One afternoon Fay went for a walk. She had abused the morning bossing her retinue as they gussied and primped her ready for a close-up. Off she sauntered, tripping down the cobblestones that meandered toward the village. When she passed a person she would swish her head, and float her long red hair around her mean face. She would slyly look from the corner of her eye (which, after so many face-lifts, made her black eyes cross), hoping vainly to catch a
glimmer of recognition.
Repeatedly there was no hint of acknowledgment, and she was ever more crushed. Where had her fans gone? She mused bleakly. Suddenly, while she was deep in thought, she was almost topple
d by the gregariousness of a huge brown dog. Furious that the folds of her pretty dress might have been splattered by the heedless hound she swatted at the dog. But the dog was enormous, more like a pony, and her feeble protestations were as inconsequential as a gnat.

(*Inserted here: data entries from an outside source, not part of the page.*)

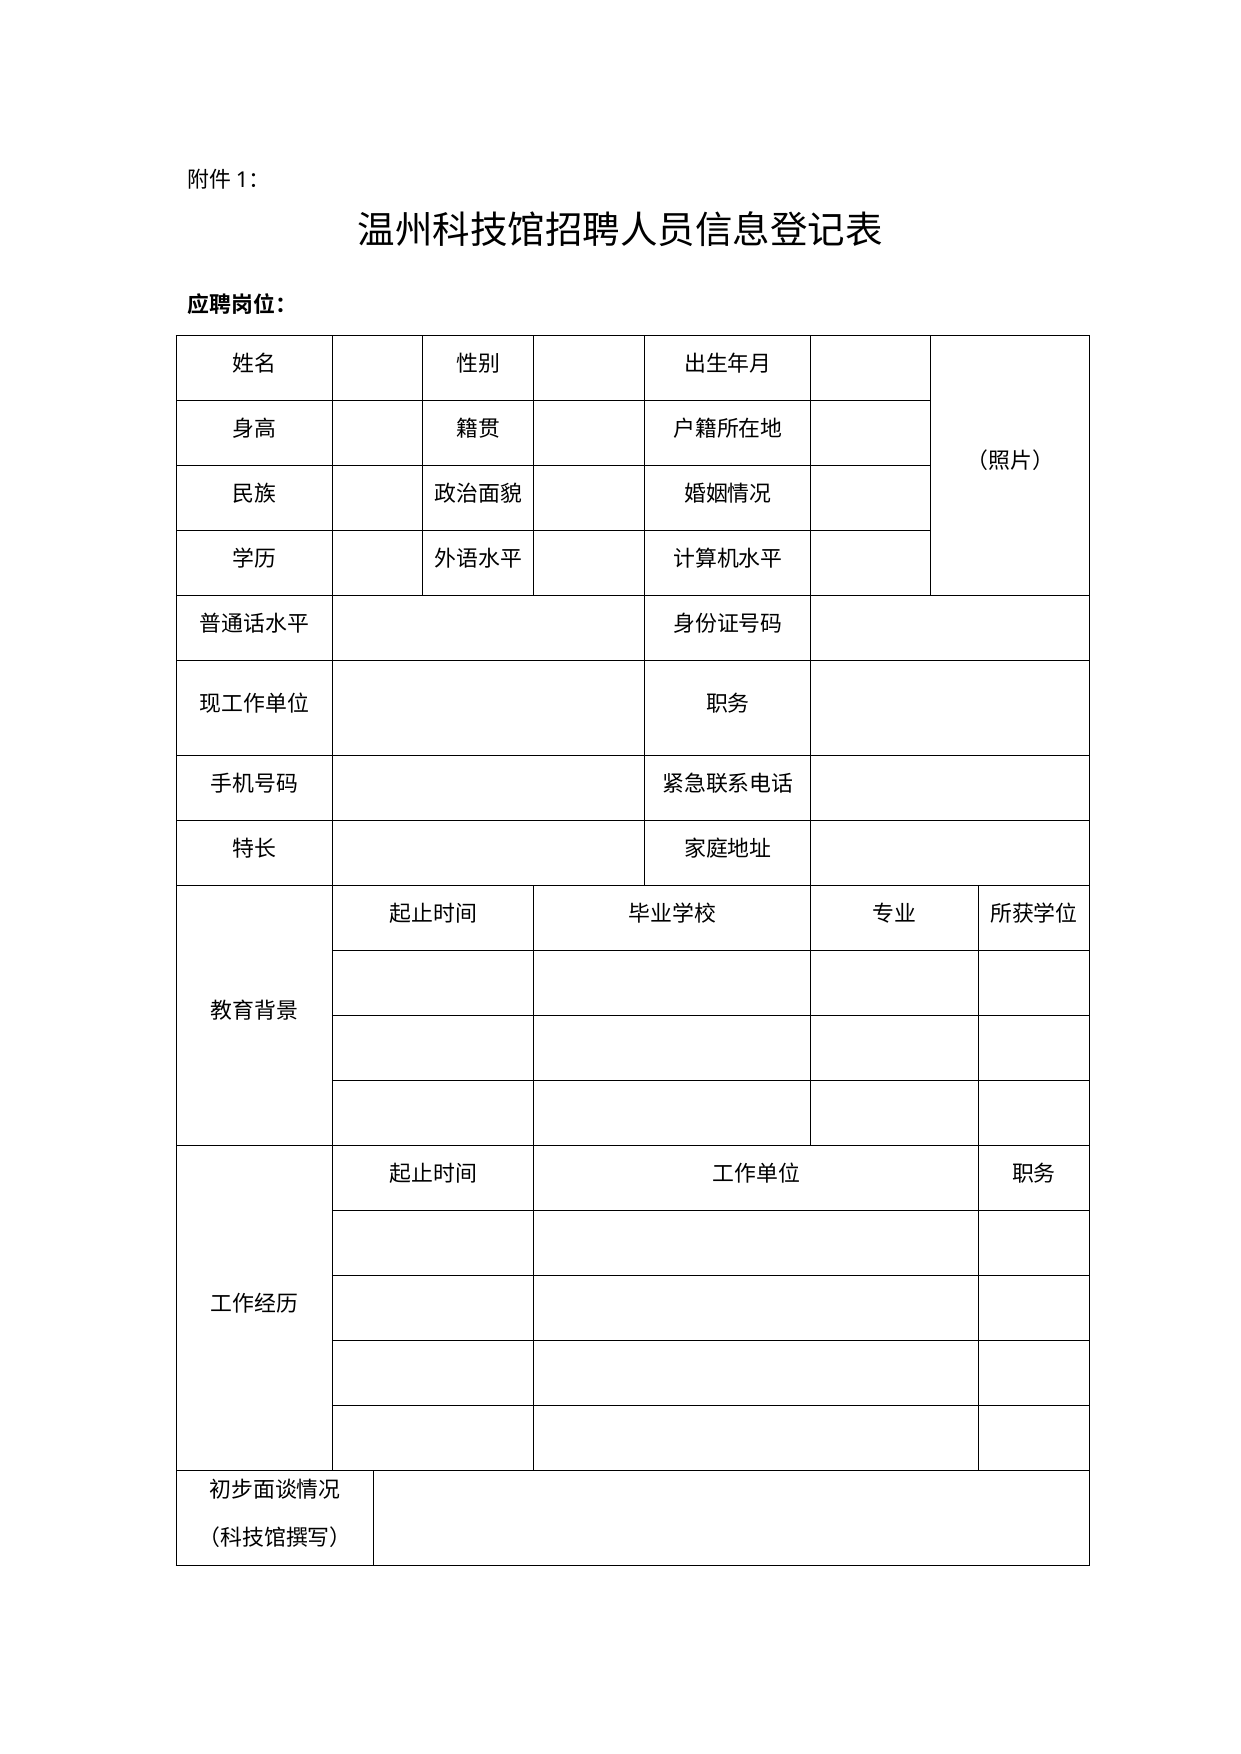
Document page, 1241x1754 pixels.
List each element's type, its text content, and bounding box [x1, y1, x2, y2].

table_cell [811, 1081, 978, 1145]
table_cell 政治面貌 [423, 466, 533, 530]
table_cell 特长 [177, 821, 332, 885]
table_cell [979, 1211, 1089, 1275]
table_cell 现工作单位 [177, 661, 332, 755]
table_cell [374, 1471, 1089, 1564]
table_cell 手机号码 [177, 756, 332, 820]
table_header 姓名 [177, 336, 332, 400]
table_cell [979, 1406, 1089, 1470]
table_cell 初步面谈情况 （科技馆撰写） [177, 1471, 373, 1564]
text 应聘岗位： [187, 287, 1053, 319]
table_cell [979, 1276, 1089, 1340]
table_cell [333, 1016, 533, 1080]
table_header 出生年月 [645, 336, 810, 400]
table_cell [333, 756, 644, 820]
table_header [534, 336, 644, 400]
table_cell 毕业学校 [534, 886, 810, 950]
text 附件1： [187, 162, 1053, 194]
table_cell [534, 1211, 978, 1275]
table_cell 专业 [811, 886, 978, 950]
table_cell 身高 [177, 401, 332, 465]
text 温州科技馆招聘人员信息登记表 [187, 194, 1053, 259]
table_cell 婚姻情况 [645, 466, 810, 530]
table_cell [333, 596, 644, 660]
table_cell [333, 1406, 533, 1470]
table_cell 工作经历 [177, 1146, 332, 1470]
table_cell 普通话水平 [177, 596, 332, 660]
table_cell [534, 1276, 978, 1340]
table_cell [333, 951, 533, 1015]
table_cell 工作单位 [534, 1146, 978, 1210]
table_cell [333, 466, 422, 530]
table_cell [811, 951, 978, 1015]
table_cell [333, 821, 644, 885]
table_cell [534, 466, 644, 530]
table_header （照片） [931, 336, 1089, 595]
table_cell 计算机水平 [645, 531, 810, 595]
table_cell [333, 1081, 533, 1145]
table_cell [811, 401, 930, 465]
table_cell [979, 1081, 1089, 1145]
table_cell [534, 1406, 978, 1470]
table_cell [979, 951, 1089, 1015]
table_cell [333, 531, 422, 595]
table_cell 身份证号码 [645, 596, 810, 660]
table_cell [534, 401, 644, 465]
table_cell 职务 [979, 1146, 1089, 1210]
table_cell 家庭地址 [645, 821, 810, 885]
table_cell 起止时间 [333, 886, 533, 950]
table_cell [534, 1016, 810, 1080]
table_cell 外语水平 [423, 531, 533, 595]
table_header [333, 336, 422, 400]
table_header 性别 [423, 336, 533, 400]
table_cell [534, 531, 644, 595]
table_cell [811, 661, 1089, 755]
table_cell [534, 951, 810, 1015]
table_cell 民族 [177, 466, 332, 530]
table_cell 教育背景 [177, 886, 332, 1145]
table_cell [811, 596, 1089, 660]
table_cell 学历 [177, 531, 332, 595]
table_cell [979, 1341, 1089, 1405]
table_cell [811, 466, 930, 530]
table_cell 职务 [645, 661, 810, 755]
table_cell [534, 1081, 810, 1145]
table_cell [333, 1341, 533, 1405]
table_cell [811, 821, 1089, 885]
table_cell 户籍所在地 [645, 401, 810, 465]
table_cell [811, 756, 1089, 820]
table_cell 籍贯 [423, 401, 533, 465]
table_header [811, 336, 930, 400]
table_cell 紧急联系电话 [645, 756, 810, 820]
table_cell 所获学位 [979, 886, 1089, 950]
table_cell [811, 531, 930, 595]
table_cell [333, 661, 644, 755]
table_cell [534, 1341, 978, 1405]
table_cell 起止时间 [333, 1146, 533, 1210]
table_cell [811, 1016, 978, 1080]
table_cell [333, 1276, 533, 1340]
table_cell [333, 401, 422, 465]
table_cell [333, 1211, 533, 1275]
table_cell [979, 1016, 1089, 1080]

While she flailed the dog bounded excitedly rising up and planting muddy paws on her chest.
“Stop it!” Fay cried. “Don’t you know who I am?”
But the dog misinterpreted her remonstrations and instead found her distress encouraging and he bounced higher and more excitedly.

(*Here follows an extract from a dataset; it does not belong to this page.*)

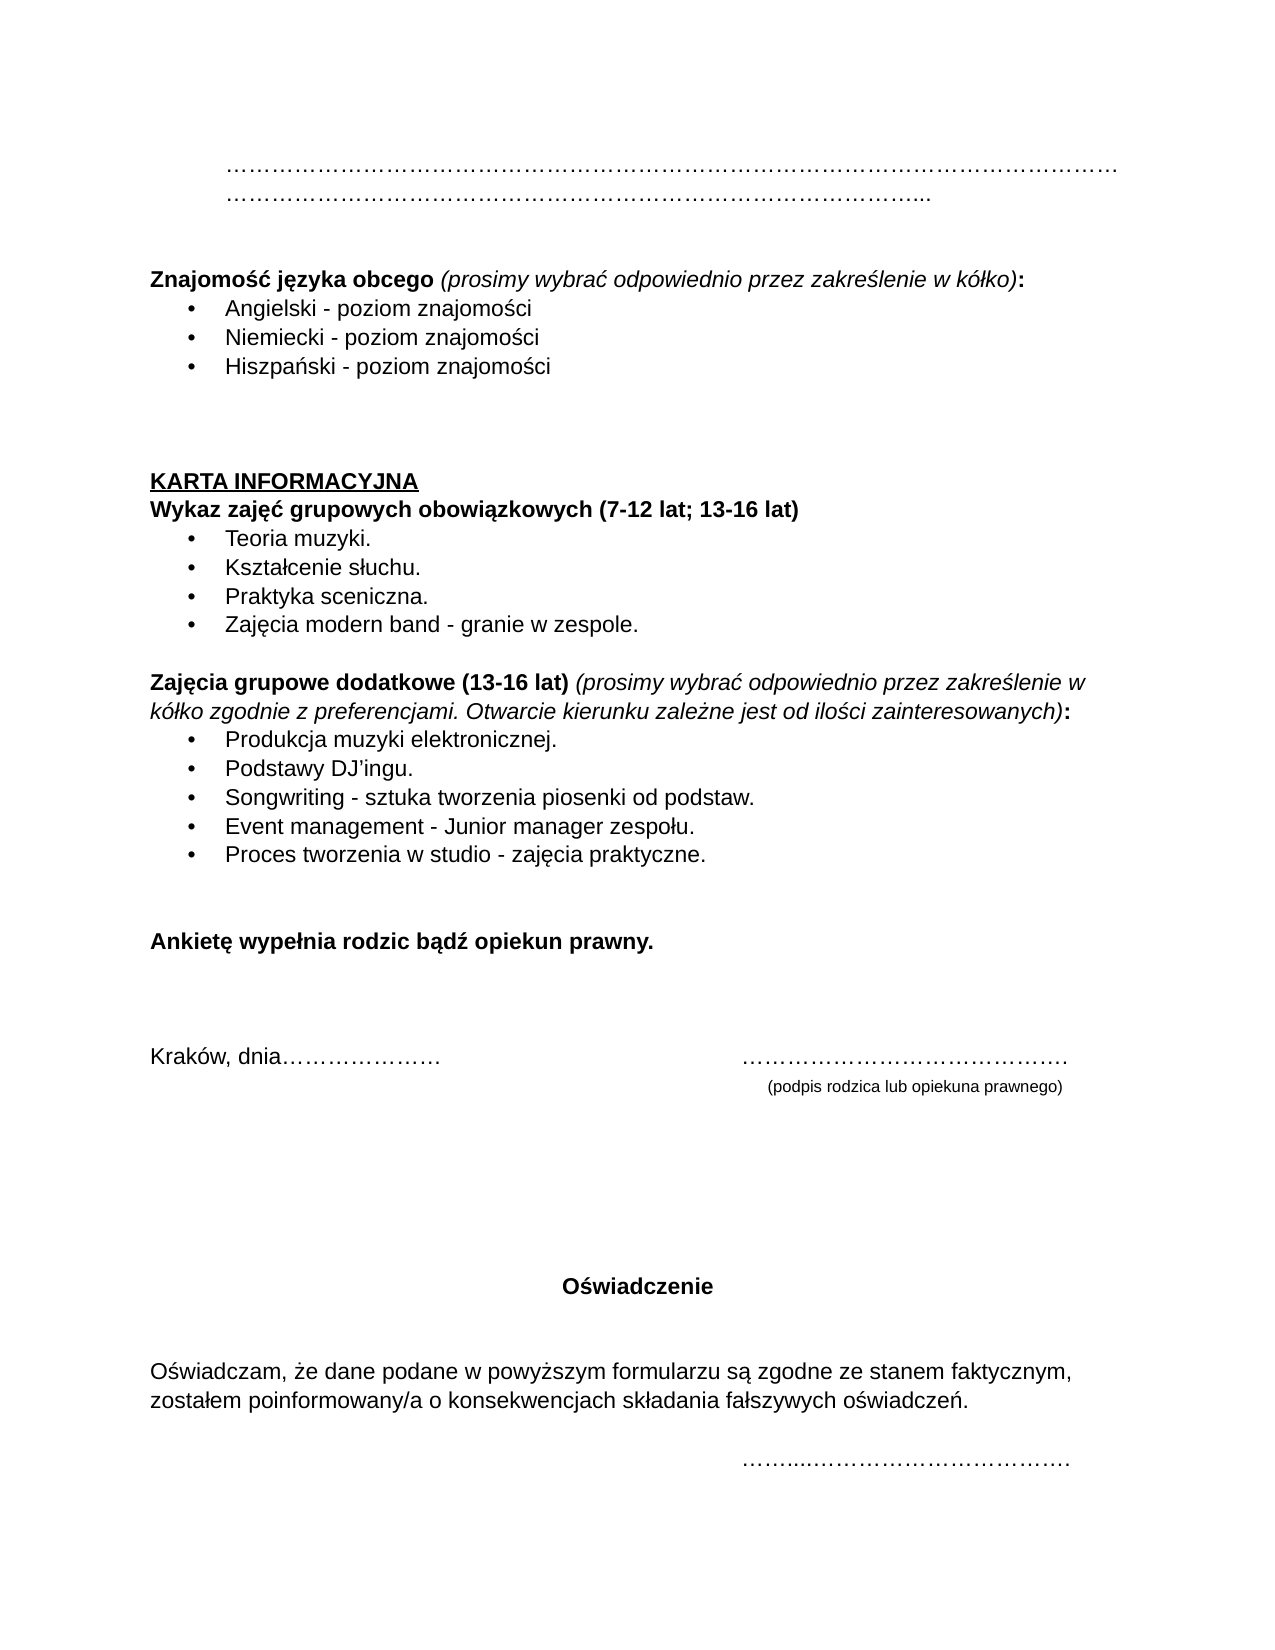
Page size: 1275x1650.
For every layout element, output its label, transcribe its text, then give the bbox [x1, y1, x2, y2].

From nowhere there appeared two young girls slung with cameras. They stopped and observed the scene for a moment and then they approached.
“Photograph? Please?” They said, in broken English.
Fay instantly pulled herself together. The ecstasy she felt spreading from deep within manifest into a widening smirk as she hastily smoothed her dress and fixed her russet hair.
“Of course!” She said, addressing the girls. Her heart swelled with confidence, with certainty.
And so the girls began to snap away, taking shot after shot. It took a moment before Fay realized that the girls were photographing the dog.
Fay stared in disbelief. She took a step backward, and then another, almost as if she were testing the improbability of the scenario.
The shock was so devastating Fay dashed back to her home and she was never seen again.